The problem has been the same since ancient times — people want convenient truths and don’t care about reality. But it escalates in autocratic systems that play with people's minds, feeding them with propaganda that creates a certain worldview. For example, isolated from the whole world North Korea feeds people with propaganda that they regularly win the Football World Cup, the Golden Medal at the Olympics and all this. They do it to strengthen the authority of their current Supreme Leader, Kim Jong Un, and maintain total power.

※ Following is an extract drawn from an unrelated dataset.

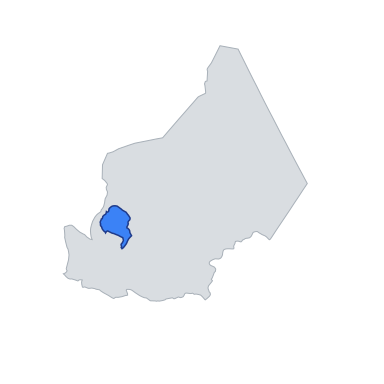 Baguirmi, Chari-Baguirmi, Chad shown in context, rotated 36°
{"feature_id": "50815135B83477967363059", "entity_name": "Baguirmi", "entity_type": "district", "adm_level": 2, "iso_a3": "TCD", "parent_name": "Chad", "parent_adm1": "Chari-Baguirmi", "projection": "orthographic", "projection_center": [16.269, 11.464], "detail": "fine", "context": "in_parent", "style": "filled", "palette": "blue", "viewbox_px": 384, "rotation_deg": 36, "n_neighbors": 0, "source": "geoboundaries", "source_scale": "gbopen_adm2", "svg_char_len": 4946}
<svg xmlns="http://www.w3.org/2000/svg" viewBox="0 0 384 384"><g transform="rotate(36 192 192)"><path d="M280.3,117.4L280.6,125.4L281.0,133.3L281.3,141.3L281.7,149.2L282.0,157.2L282.3,165.2L282.6,173.2L283.0,181.1L283.1,183.8L282.9,184.8L282.8,185.0L282.5,185.2L278.4,184.5L276.6,184.6L274.1,185.2L270.4,185.6L268.0,185.6L266.4,187.0L265.2,188.7L265.9,192.6L265.8,193.9L265.4,195.3L264.3,196.5L263.2,197.5L262.5,198.3L261.8,200.1L261.2,201.0L261.2,202.1L261.1,203.3L260.4,203.9L258.7,204.4L257.6,205.0L256.7,205.9L256.2,206.5L256.5,207.3L257.0,208.4L257.3,210.2L257.5,211.3L258.3,212.1L258.9,212.7L259.1,213.4L258.6,214.0L256.5,215.4L255.7,215.9L254.7,216.6L254.4,216.8L252.9,218.1L252.1,219.2L251.7,220.1L251.8,221.3L252.6,223.2L253.5,224.7L253.9,225.9L254.1,227.2L254.1,228.5L253.6,229.6L252.9,230.6L250.0,232.4L248.6,234.5L247.5,237.0L247.3,238.3L247.6,239.2L248.2,239.9L249.1,240.3L250.4,240.4L252.5,239.9L254.4,239.6L256.5,240.4L257.6,242.5L257.3,244.0L258.1,246.7L258.9,249.9L258.8,251.0L259.2,251.5L260.5,251.6L260.8,252.4L260.5,258.2L261.1,259.8L262.0,260.9L263.0,261.5L264.0,262.2L264.6,262.7L265.7,262.8L267.0,263.9L267.4,265.2L267.3,266.6L266.7,269.5L266.1,271.5L265.3,271.4L263.8,271.0L261.9,270.6L259.6,270.3L257.5,271.1L255.2,272.2L254.4,273.0L253.8,273.5L252.7,273.4L251.8,273.6L251.3,274.3L250.4,275.1L247.1,276.9L246.4,277.5L246.0,278.1L246.0,278.8L246.3,280.2L246.4,281.9L245.6,283.3L244.8,284.2L243.8,284.6L242.9,284.8L242.4,285.4L240.7,288.5L239.9,289.1L238.3,289.1L233.9,293.8L233.5,295.2L231.9,297.2L229.8,299.4L228.0,300.5L227.8,300.9L227.3,301.3L226.2,301.8L222.2,304.5L217.5,304.5L215.4,305.6L213.3,306.1L210.3,306.6L209.4,306.6L205.6,306.8L201.1,306.8L199.3,307.2L197.7,308.2L196.5,309.1L196.4,309.4L196.5,309.8L196.5,310.1L199.7,312.2L200.5,313.3L199.7,314.3L199.3,314.5L198.7,315.3L196.9,317.8L194.1,320.7L192.7,321.6L192.1,322.1L191.4,324.0L190.9,324.3L188.9,324.6L185.1,324.8L179.8,325.5L176.6,325.7L174.6,325.5L171.8,326.9L170.8,327.2L170.2,327.3L167.4,328.6L165.2,330.6L164.3,331.0L161.1,331.8L159.8,333.2L159.2,333.3L157.1,331.5L155.7,329.9L155.0,328.2L155.0,327.7L154.6,327.8L153.4,328.5L152.4,329.4L152.0,331.0L148.6,332.0L145.8,333.0L144.5,334.1L142.5,334.7L139.9,334.5L137.9,334.0L136.0,333.8L136.9,332.4L137.3,331.3L137.4,330.0L137.2,329.1L136.1,328.6L135.3,327.9L133.7,323.8L132.0,319.5L129.5,315.2L126.9,312.5L125.0,310.9L124.4,310.7L123.4,310.2L122.8,309.7L119.3,306.8L115.7,303.6L114.8,302.1L113.0,299.9L111.0,297.6L109.9,296.6L109.4,294.8L110.9,293.1L112.3,291.0L114.2,289.6L116.6,289.5L120.5,290.1L124.7,290.4L128.8,289.9L129.9,289.6L131.0,289.7L133.2,290.2L137.1,290.1L139.2,289.2L137.0,287.8L134.7,285.5L132.5,282.9L131.2,280.6L130.0,277.7L128.8,274.0L128.2,269.3L128.3,266.6L128.7,264.7L129.8,261.6L129.1,259.8L129.2,258.3L129.1,256.2L128.8,255.1L127.3,251.4L127.0,251.0L125.7,248.5L125.1,244.4L123.6,241.6L121.2,240.2L119.8,238.6L119.3,235.7L118.4,235.0L114.6,234.0L111.4,233.9L109.2,230.7L106.3,226.5L103.6,222.6L101.9,214.9L100.9,210.4L102.1,209.1L104.4,206.0L107.3,200.0L113.8,190.7L117.2,186.0L123.8,178.9L131.8,170.2L136.4,165.4L137.1,156.4L137.9,147.0L138.5,139.8L139.3,131.4L139.9,124.3L140.4,119.2L141.0,111.9L141.5,110.5L144.6,104.8L144.9,104.1L144.3,103.1L139.9,98.3L138.6,97.2L137.8,94.7L138.9,93.3L133.7,85.2L132.4,84.2L131.9,83.2L131.8,81.7L131.8,76.1L130.4,67.4L128.7,57.2L134.8,54.3L139.4,52.1L145.3,49.3L150.8,52.2L158.7,56.3L166.7,60.5L174.6,64.6L182.7,68.7L190.7,72.9L198.7,77.0L206.8,81.1L214.9,85.1L223.0,89.2L231.1,93.3L239.3,97.3L247.5,101.4L255.6,105.4L263.8,109.4L272.1,113.4L280.3,117.4Z" fill="#d9dde1" stroke="#a8b0b8" stroke-width="1"/><path d="M168.8,262.9L167.1,262.1L165.9,261.5L165.4,261.2L164.5,260.1L163.2,259.4L161.2,259.1L160.4,259.3L159.8,258.4L159.6,256.6L159.3,255.7L159.2,255.2L158.4,254.7L157.8,253.5L157.8,252.7L158.0,251.0L157.5,249.9L157.0,249.3L154.0,248.1L153.2,248.0L150.6,247.1L146.3,247.6L144.9,247.4L144.4,247.4L143.7,247.4L142.4,247.4L142.2,247.4L139.8,247.4L139.3,247.6L138.8,247.9L137.8,248.4L137.7,248.5L136.6,249.4L135.8,250.3L135.3,251.3L135.1,252.3L134.8,253.3L134.8,254.5L135.5,255.7L135.9,256.8L135.6,257.7L135.1,258.3L134.3,258.2L134.9,259.4L135.2,260.6L134.4,262.6L134.2,264.2L134.5,264.8L134.9,265.9L135.1,266.3L134.5,267.1L134.7,267.6L134.9,268.1L135.1,269.3L135.4,270.3L136.0,271.0L136.6,271.3L137.1,271.9L137.1,272.0L137.2,272.5L138.5,273.2L139.1,273.2L139.5,273.5L139.9,273.8L140.0,273.8L140.8,274.5L142.5,275.1L143.0,275.2L143.6,275.4L144.1,275.4L145.2,275.4L146.1,275.9L146.0,274.4L146.4,273.3L147.0,273.0L149.0,272.7L151.4,272.3L153.4,271.5L155.3,271.1L156.4,270.8L157.8,270.4L160.4,270.1L162.8,269.6L163.5,270.2L164.7,271.2L165.1,271.8L165.5,274.3L165.3,275.4L165.6,276.4L166.5,277.1L167.2,277.6L167.4,278.6L168.0,278.7L168.7,279.0L169.2,277.3L169.3,275.1L169.3,272.5L169.0,270.9L168.7,270.0L168.3,267.2L168.3,266.8L168.4,266.1L168.4,265.9L168.4,265.7L168.8,262.9Z" fill="#3b82f6" stroke="#1e3a8a" stroke-width="1.5"/></g></svg>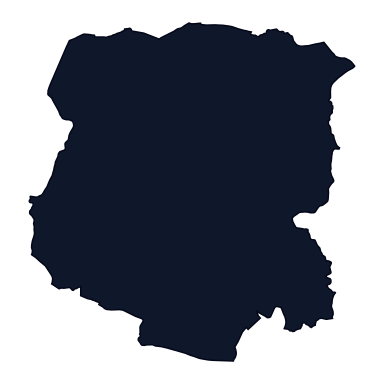 the district of Mueang Ang Thong, Ang Thong, Thailand
{"feature_id": "78962969B37597222908086", "entity_name": "Mueang Ang Thong", "entity_type": "district", "adm_level": 2, "iso_a3": "THA", "parent_name": "Thailand", "parent_adm1": "Ang Thong", "projection": "orthographic", "projection_center": [100.455, 14.575], "detail": "fine", "context": "isolated", "style": "filled", "palette": "ink", "viewbox_px": 384, "rotation_deg": 0, "n_neighbors": 0, "source": "geoboundaries", "source_scale": "gbopen_adm2", "svg_char_len": 5872}
<svg xmlns="http://www.w3.org/2000/svg" viewBox="0 0 384 384"><path d="M159.1,39.1L143.7,33.1L131.7,31.0L131.3,29.6L130.8,28.9L130.3,28.5L129.5,28.3L127.7,28.7L124.6,29.0L124.6,30.3L122.2,31.4L120.8,32.3L116.9,33.5L115.5,34.3L113.2,34.9L111.2,36.1L109.3,36.3L106.8,37.2L105.8,37.3L103.7,37.0L94.7,37.0L94.6,35.4L94.4,35.2L92.1,35.0L89.1,34.5L84.1,34.1L82.8,34.5L77.6,37.0L74.7,38.6L69.4,40.6L66.1,47.7L50.1,84.8L49.0,87.7L48.1,90.7L47.9,94.2L48.3,95.0L50.5,96.9L52.2,98.7L52.4,99.6L53.6,101.8L58.6,110.7L60.2,115.0L61.2,116.2L62.4,118.2L63.3,118.8L65.5,119.5L66.8,119.7L69.1,119.7L72.3,121.1L72.9,121.9L73.4,123.5L73.8,125.6L73.1,127.7L70.3,132.5L69.1,135.3L68.4,139.6L67.7,140.6L66.0,142.1L65.1,143.3L65.0,144.5L65.4,148.2L65.1,149.4L64.3,150.1L59.9,151.7L58.5,153.5L57.9,156.7L55.4,162.0L55.1,164.4L54.5,166.2L53.7,170.3L52.7,173.7L52.3,175.4L49.7,180.3L46.9,187.1L45.3,189.3L43.1,193.1L42.1,194.6L41.5,195.1L38.8,196.2L37.7,197.0L37.0,197.1L35.8,197.1L31.2,196.4L30.4,196.3L30.2,196.5L30.4,198.9L30.2,199.4L29.4,200.4L29.3,201.5L29.8,202.3L30.3,202.6L32.4,202.8L32.8,203.0L33.1,203.7L33.2,204.8L32.9,205.9L31.8,207.7L31.4,209.1L29.8,211.0L29.6,212.6L29.8,213.5L30.2,214.2L31.7,215.5L33.8,218.7L34.1,219.4L34.2,220.8L33.6,223.7L34.3,226.7L34.1,229.3L34.5,232.8L34.4,234.2L33.8,236.6L32.4,241.0L31.7,245.0L31.6,247.8L32.3,250.0L32.4,251.3L32.1,253.2L31.6,254.7L35.6,257.4L40.4,261.8L45.4,265.9L51.5,275.2L52.4,277.1L52.6,278.2L52.6,279.6L52.2,282.4L51.7,283.9L59.1,288.8L61.0,288.0L63.9,288.2L69.4,287.5L70.5,288.1L72.4,290.2L73.4,290.3L74.8,288.8L76.3,288.6L78.2,287.5L80.8,286.6L80.7,295.7L87.8,298.7L91.1,299.3L92.6,300.1L93.7,300.3L97.0,301.8L99.3,302.4L99.6,302.7L99.6,302.9L98.8,304.3L98.9,304.6L103.3,307.2L103.7,307.8L105.1,308.8L106.4,309.4L111.4,309.9L119.3,309.6L122.4,310.0L124.0,310.6L135.5,316.3L141.2,318.4L142.8,319.3L143.2,320.5L143.0,321.1L142.5,322.3L140.4,325.8L140.0,327.3L140.1,332.8L139.7,334.3L140.3,335.1L140.4,335.4L140.0,336.8L138.6,337.9L138.2,339.4L138.3,340.2L138.7,340.9L139.9,342.4L141.2,344.6L141.6,345.0L142.4,345.2L143.5,345.3L144.9,345.3L146.2,344.9L152.2,344.7L153.6,345.1L155.2,345.9L161.2,346.6L166.8,347.9L185.4,353.2L190.2,355.2L194.1,356.4L199.0,358.2L200.7,358.6L208.1,359.9L212.7,360.3L233.4,361.0L233.8,359.5L234.5,358.6L235.4,357.0L235.9,355.4L236.2,354.0L236.2,352.7L235.8,350.0L234.8,347.1L238.1,341.4L242.3,332.2L246.2,327.4L248.1,329.4L260.3,318.1L258.5,316.1L257.5,313.8L256.9,311.6L265.0,316.1L267.1,317.5L267.8,317.7L268.9,317.6L270.2,317.1L270.6,316.7L274.4,308.2L275.1,307.2L276.1,306.6L277.0,306.5L279.5,307.0L280.8,307.5L281.5,308.4L283.5,313.7L285.0,316.9L285.8,320.1L286.0,322.3L285.8,324.0L285.2,326.3L284.2,328.6L285.0,328.9L287.7,329.1L289.0,329.9L290.0,330.9L291.5,330.8L292.6,331.5L294.5,331.2L294.8,331.0L295.1,330.1L296.2,330.0L297.5,329.3L300.4,328.6L302.0,325.5L302.1,323.8L302.5,323.3L303.9,322.7L304.8,322.8L306.2,324.4L308.5,325.2L309.8,326.7L311.3,327.5L313.7,325.7L315.3,325.2L315.3,324.0L316.2,320.8L316.8,320.3L317.9,319.9L318.7,319.0L319.7,318.5L321.3,318.2L326.4,319.3L332.5,318.4L332.1,317.0L333.1,314.5L333.1,312.8L332.9,311.1L331.5,307.1L331.4,305.2L332.0,303.1L332.1,301.0L332.6,298.2L333.9,294.8L335.4,292.8L335.1,292.4L334.5,292.2L332.6,292.2L331.2,290.3L328.7,288.6L327.8,287.4L327.1,285.8L327.0,285.2L327.4,284.9L329.1,284.3L330.4,283.5L330.9,282.2L330.9,280.2L330.6,279.5L330.0,278.7L327.0,277.6L326.5,277.1L326.3,276.3L326.5,275.6L326.9,275.2L329.7,273.9L330.6,273.2L330.9,272.7L330.9,272.0L329.7,267.2L329.9,266.4L331.1,263.8L331.3,263.1L331.2,262.5L330.7,261.9L329.6,261.4L328.3,260.9L326.4,260.8L326.0,260.5L325.6,259.5L325.2,257.1L324.5,256.4L322.3,255.0L321.8,253.2L320.8,252.0L319.8,248.1L317.3,245.3L315.0,240.2L314.4,239.9L312.0,239.7L310.8,239.3L309.9,237.1L309.8,235.5L309.1,234.1L309.0,233.4L307.9,232.2L308.1,230.5L307.8,229.5L306.1,229.0L304.2,229.2L302.4,228.7L297.0,227.9L296.0,227.5L294.5,225.0L292.9,221.8L292.3,219.7L292.3,218.5L292.6,217.6L293.8,216.3L299.6,212.3L304.9,211.9L307.9,212.1L310.1,212.7L311.4,212.8L313.6,212.7L314.7,212.4L315.3,211.8L318.3,207.3L319.3,206.3L320.0,205.8L321.8,205.5L323.1,204.9L326.4,202.4L327.7,201.0L328.1,199.3L328.5,192.9L328.3,188.6L329.7,186.2L331.3,183.9L333.3,181.9L333.7,181.0L333.5,179.7L331.5,175.6L330.3,171.0L331.0,168.8L330.7,165.9L330.7,163.5L331.3,161.0L331.7,156.4L331.6,155.8L332.1,154.3L332.1,152.9L332.6,151.3L333.2,150.1L334.4,149.0L336.1,148.7L336.9,149.0L339.1,149.0L339.5,147.7L338.4,147.1L337.1,145.8L336.6,145.0L335.4,142.4L334.0,138.2L333.7,136.0L333.3,135.2L332.7,134.6L331.1,133.7L330.6,128.4L330.1,126.7L328.7,124.7L328.3,123.1L328.5,121.3L328.9,120.6L329.8,119.7L329.5,117.8L329.7,116.2L330.2,114.7L331.7,113.4L332.2,112.7L332.3,111.9L332.1,110.6L332.8,108.3L332.7,106.0L331.5,104.7L331.7,103.0L330.7,101.6L329.2,101.1L328.7,100.7L328.8,100.0L329.6,99.0L330.5,97.7L330.4,90.9L330.7,87.6L331.5,85.1L333.2,82.7L338.2,77.9L345.4,72.3L348.3,70.4L352.4,68.3L354.3,66.7L354.7,66.1L351.7,62.3L350.6,61.3L349.7,60.6L346.4,58.8L344.7,58.1L341.3,58.1L338.8,57.6L336.7,56.9L335.2,56.1L333.9,54.1L331.8,52.2L323.9,42.3L319.8,43.3L314.8,44.2L308.1,45.8L306.5,45.8L302.3,46.2L300.8,46.2L298.8,45.8L296.8,44.9L296.2,44.3L293.7,41.2L293.4,40.4L292.4,36.8L291.9,36.0L290.1,35.4L288.9,34.0L288.0,33.6L287.8,32.8L287.1,32.8L284.3,33.5L283.8,32.1L283.0,31.6L282.0,31.4L281.0,31.7L279.3,31.5L278.6,31.2L276.7,29.2L275.1,29.3L270.4,30.3L268.6,29.7L268.0,29.8L267.2,30.3L266.6,31.2L266.5,32.9L266.3,33.3L264.2,33.5L262.6,34.6L260.3,35.1L258.6,36.6L257.9,36.8L257.3,36.6L256.3,35.8L255.2,35.2L253.4,35.2L250.3,34.4L251.3,31.9L248.7,31.5L245.4,30.6L244.3,30.5L238.2,28.8L232.4,26.8L229.7,26.2L223.1,25.3L214.8,24.9L206.4,25.1L201.1,24.6L200.8,23.5L200.5,23.2L194.1,23.8L191.3,23.8L189.0,23.0L184.6,25.6L181.3,28.0L178.0,28.8L176.6,29.4L174.0,31.3L161.5,37.5L159.1,39.1Z" fill="#0f172a" stroke="#020617" stroke-width="1.5"/></svg>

There is a lot of propaganda even in democratic countries, but the rulers of authoritarian countries and their propaganda are like puppeteers in the Plato allegory who can show prisoners anything and describe its meaning by echos from behind. And that meaning doesn’t have to have anything to do with reality, which is extremely dangerous because these days, such puppeteers have more powerful tools than ever to influence other people’s minds and benefit from it.
The symbols of reality aren’t reality, though we have globally agreed on what is what to enhance our communication and somehow move in this mess. But when we start playing with these symbols to our benefit and disallow criticism or even questioning, especially Socratic Questioning, like authoritarian countries try to do, we might completely lose ourselves in a deluded world that has nothing to do with reality.
However, if we balance all the seriousness of the system of symbols with curiosity, philosophy, and spirituality, we may be okay remembering that all we’re doing is playing by mutual agreement of what is what and accepting the fact that we ultimately know nothing.